We’ll load the T5 text summarization model and create a function to generate summaries:
# Function to summarize text
def summarize_text(text):
# Adjust max_length based on input text length
max_length = min(len(text) + 10, 15) # Add a buffer of 10 tokens and cap at 15
summary = summarization_pipeline(text, max_length=max_length, min_length=5, do_sample=False)[0]['summary_text']
return summary
summarized_text = summarize_text(transcribed_text)
print("Summarized Text:", summarized_text)
This function uses a library that streamlines the summarization process. We’ve set it up to adjust the maximum length based on the input text’s length, ensuring an effective summary. Finally, we print the summarized text.

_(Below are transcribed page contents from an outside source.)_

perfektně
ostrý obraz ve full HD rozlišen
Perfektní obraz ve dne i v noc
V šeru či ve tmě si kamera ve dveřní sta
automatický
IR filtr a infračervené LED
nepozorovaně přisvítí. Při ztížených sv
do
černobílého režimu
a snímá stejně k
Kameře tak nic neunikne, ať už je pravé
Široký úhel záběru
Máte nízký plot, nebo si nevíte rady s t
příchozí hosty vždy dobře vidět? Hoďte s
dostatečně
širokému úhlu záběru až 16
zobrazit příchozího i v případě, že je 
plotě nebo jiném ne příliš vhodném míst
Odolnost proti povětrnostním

With the summarized text, the next step is to transform it into cool visual imagery. This is where our project reaches its artistic peak. To achieve this, we utilize yet another piece of Python code.
# Generate image from summarized text
generated_image = text_to_image_pipe(summarized_text).images[0]
# Display or save the generated image as needed
generated_image.save("generated_image.png")
#Display the generated image
display(generated_image)
In this code, we take the summarized text as input; using an innovative model, the function generates an image corresponding to the text’s content. Once the image is generated, we can display it or save it as a file for later use. The result is a captivating visual representation of the spoken words, ready to be admired or shared.
Here is the output:
Now that you’ve seen how we transform audio into amazing images, how about taking it a step further? Imagine creating your own app where you and others can turn spoken words into captivating visuals.
And here’s the best part: you don’t need to be a coding expert. User-friendly tools like Gradio and Streamlit are fantastic choices for building your app. So, what are you waiting for? Dive into this creative journey and let your imagination take the lead with audio and machine learning!